Puisse-t-il y avoir toujours des protestants pour rappeler aux catholiques le sens exigent de leur dénomination et s’élever dès qu’ils donnent à ce titre de « catholique » un sens trop étroit, parfois à la limite du sectaire, dans une sorte de fierté pharisienne de n’être pas comme les autres. Qu’ils aident leurs frères à être catholique, au sens originel, au sens du Credo, c’est- à – dire à être universels, à devenir ouverts à tous leurs frères chrétiens et à tous les hommes, tous ces compagnons d’humanité, avec lesquels l’ensemble des baptisés ont pour mission de faire advenir dans cette Galilée aux diversités surprenantes, ce royaume de frères inauguré en Jésus-Christ, le Fils unique de notre unique Père.
« Allez par le monde entier, proclamez l’Evangile à toutes les créatures. »
Tous, en effet, nous sommes envoyés car tous nous sommes membres du Peuple de Dieu. Tous nous sommes appelés par le baptême et la confirmation, à devenir ensemble cette Eglise qui est le Corps du Christ et le temple de l’Esprit. En référence au thème de l’hospitalité, vous remarquerez que celui qui accueille et celui qui est accueilli porte le même nom. Il est l’hôte. Tous accueillants, tous accueillis. Il n’y a pas dans l’Eglise des chefs et des troupes, ni des pères et des enfants, ni des fournisseurs et des clients, ni des maîtres et des disciples, ni des responsables et des irresponsables, même si les responsabilités ne sont pas interchangeables. Il n’y a que des enfants du Père, des disciples du Christ, qui ont pour seul et même maître le Saint Esprit.
Puissions-nous, à propos des communautés chrétiennes que sont nos paroisses, parler d’une communion de communautés. Elles n’ont de cesse en effet de tisser de multiples services et responsabilités. Il faut de tout pour faire une Eglise. Si nous parcourions simplement nos annuaires paroissiaux, nous serions étonnés par le nombre et la diversité de ceux et de celles qui se mettent ainsi au service de tous. Tous donnés par le Christ à son Eglise !
Quelle invitation à l’action de grâce ! Sachons à notre tour prendre le temps de mieux découvrir toutes les facettes de la vie de nos communautés et ceux qui s’y investissent. Seule l’action de grâce que chacun de nous célèbre selon la richesse de sa tradition, peut unifier tout cet ensemble visible et invisible de services rendus au grand jour ou dans le secret.

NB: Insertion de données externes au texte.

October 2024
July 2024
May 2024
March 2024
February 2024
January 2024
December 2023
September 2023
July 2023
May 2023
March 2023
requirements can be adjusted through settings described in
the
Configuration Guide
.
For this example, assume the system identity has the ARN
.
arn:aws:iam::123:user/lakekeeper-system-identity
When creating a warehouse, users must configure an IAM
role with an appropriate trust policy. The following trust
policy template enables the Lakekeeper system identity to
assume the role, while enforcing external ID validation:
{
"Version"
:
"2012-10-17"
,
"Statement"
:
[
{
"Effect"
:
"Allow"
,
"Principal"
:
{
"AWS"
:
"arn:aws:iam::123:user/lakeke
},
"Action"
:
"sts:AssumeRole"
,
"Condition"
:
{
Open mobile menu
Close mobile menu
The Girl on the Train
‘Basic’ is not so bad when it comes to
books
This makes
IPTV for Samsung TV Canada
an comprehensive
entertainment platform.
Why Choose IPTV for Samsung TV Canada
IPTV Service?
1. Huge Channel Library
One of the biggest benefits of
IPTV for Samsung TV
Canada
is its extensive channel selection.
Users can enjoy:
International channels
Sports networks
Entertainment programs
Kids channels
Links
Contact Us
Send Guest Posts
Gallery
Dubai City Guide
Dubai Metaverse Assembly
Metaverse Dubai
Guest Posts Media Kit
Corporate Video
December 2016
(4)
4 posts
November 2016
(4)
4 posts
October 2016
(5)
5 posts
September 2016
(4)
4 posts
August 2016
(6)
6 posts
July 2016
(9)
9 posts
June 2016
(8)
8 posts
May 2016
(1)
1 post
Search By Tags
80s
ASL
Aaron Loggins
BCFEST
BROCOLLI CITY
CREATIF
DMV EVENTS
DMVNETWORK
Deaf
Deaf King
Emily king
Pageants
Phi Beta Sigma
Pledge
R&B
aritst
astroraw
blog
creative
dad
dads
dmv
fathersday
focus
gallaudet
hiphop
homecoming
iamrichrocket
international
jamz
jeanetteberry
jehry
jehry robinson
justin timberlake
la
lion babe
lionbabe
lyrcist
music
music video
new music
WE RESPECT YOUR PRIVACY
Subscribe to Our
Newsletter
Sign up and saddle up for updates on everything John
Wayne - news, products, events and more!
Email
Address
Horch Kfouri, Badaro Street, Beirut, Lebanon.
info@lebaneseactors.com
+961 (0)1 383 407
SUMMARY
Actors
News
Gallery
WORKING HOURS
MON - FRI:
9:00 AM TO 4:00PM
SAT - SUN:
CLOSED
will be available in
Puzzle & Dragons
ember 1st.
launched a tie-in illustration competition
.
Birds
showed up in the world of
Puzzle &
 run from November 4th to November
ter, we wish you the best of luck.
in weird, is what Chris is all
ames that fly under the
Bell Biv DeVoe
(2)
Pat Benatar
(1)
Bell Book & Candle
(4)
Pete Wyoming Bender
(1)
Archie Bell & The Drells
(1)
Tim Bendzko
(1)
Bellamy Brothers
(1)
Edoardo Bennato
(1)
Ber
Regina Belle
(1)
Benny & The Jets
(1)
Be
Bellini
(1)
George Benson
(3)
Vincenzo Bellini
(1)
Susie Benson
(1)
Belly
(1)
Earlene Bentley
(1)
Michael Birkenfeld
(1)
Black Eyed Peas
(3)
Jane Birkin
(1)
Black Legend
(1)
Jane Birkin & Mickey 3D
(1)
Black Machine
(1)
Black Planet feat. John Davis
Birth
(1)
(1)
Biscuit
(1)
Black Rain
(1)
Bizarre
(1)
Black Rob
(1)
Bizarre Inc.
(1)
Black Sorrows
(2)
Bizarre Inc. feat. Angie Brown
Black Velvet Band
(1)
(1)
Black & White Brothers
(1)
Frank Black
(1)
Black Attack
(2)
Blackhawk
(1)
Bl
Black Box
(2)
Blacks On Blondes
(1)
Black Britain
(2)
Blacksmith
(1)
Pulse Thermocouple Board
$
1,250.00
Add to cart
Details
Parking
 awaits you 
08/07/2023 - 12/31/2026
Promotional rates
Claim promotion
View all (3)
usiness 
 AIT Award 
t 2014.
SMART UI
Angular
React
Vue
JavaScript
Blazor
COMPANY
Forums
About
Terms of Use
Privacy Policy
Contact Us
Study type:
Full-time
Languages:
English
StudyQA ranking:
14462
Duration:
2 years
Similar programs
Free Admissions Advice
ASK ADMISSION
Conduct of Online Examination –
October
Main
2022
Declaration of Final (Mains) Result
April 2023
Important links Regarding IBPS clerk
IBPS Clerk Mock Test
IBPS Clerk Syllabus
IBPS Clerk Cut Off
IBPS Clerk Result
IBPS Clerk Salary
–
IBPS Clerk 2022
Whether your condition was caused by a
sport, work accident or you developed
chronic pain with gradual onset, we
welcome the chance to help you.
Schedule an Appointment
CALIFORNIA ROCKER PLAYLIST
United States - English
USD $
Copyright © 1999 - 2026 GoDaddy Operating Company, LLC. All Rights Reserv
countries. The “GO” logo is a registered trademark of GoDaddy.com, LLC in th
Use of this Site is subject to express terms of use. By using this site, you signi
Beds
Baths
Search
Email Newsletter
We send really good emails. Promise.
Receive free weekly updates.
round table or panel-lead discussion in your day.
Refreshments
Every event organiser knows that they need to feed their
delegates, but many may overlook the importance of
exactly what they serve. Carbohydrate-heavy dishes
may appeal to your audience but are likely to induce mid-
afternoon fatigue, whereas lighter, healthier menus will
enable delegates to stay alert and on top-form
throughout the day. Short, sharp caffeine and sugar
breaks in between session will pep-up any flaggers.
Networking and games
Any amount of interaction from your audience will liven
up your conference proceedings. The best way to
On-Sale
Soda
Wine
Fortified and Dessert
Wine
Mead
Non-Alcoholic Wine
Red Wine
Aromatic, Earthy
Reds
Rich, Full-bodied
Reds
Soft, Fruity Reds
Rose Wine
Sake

Le Christ a récapitulé toute sa vie dans l’action de grâce, Paul a rendu grâce à chaque occasion de son existence. En Eglise rendons grâce.
Ensemble, en ce dimanche de l’Unité, invoquons sur nous tous la force de l’Esprit, qui seul peut convertir en charité fraternelle nos petites ambitions et nos grandes susceptibilités.
L’Esprit qui nous fait réaliser que nous sommes tous responsables de la vie et de la mission. L’Esprit qui inspire les différents pasteurs de nos communautés dont le ministère est de veiller à cette responsabilité de tous et à leurs nécessaires articulations. L’Esprit qui est la source de notre joie : celle d’être chrétiens pour les autres mais d’abord chrétiens avec les autres comme aurait dit saint Augustin.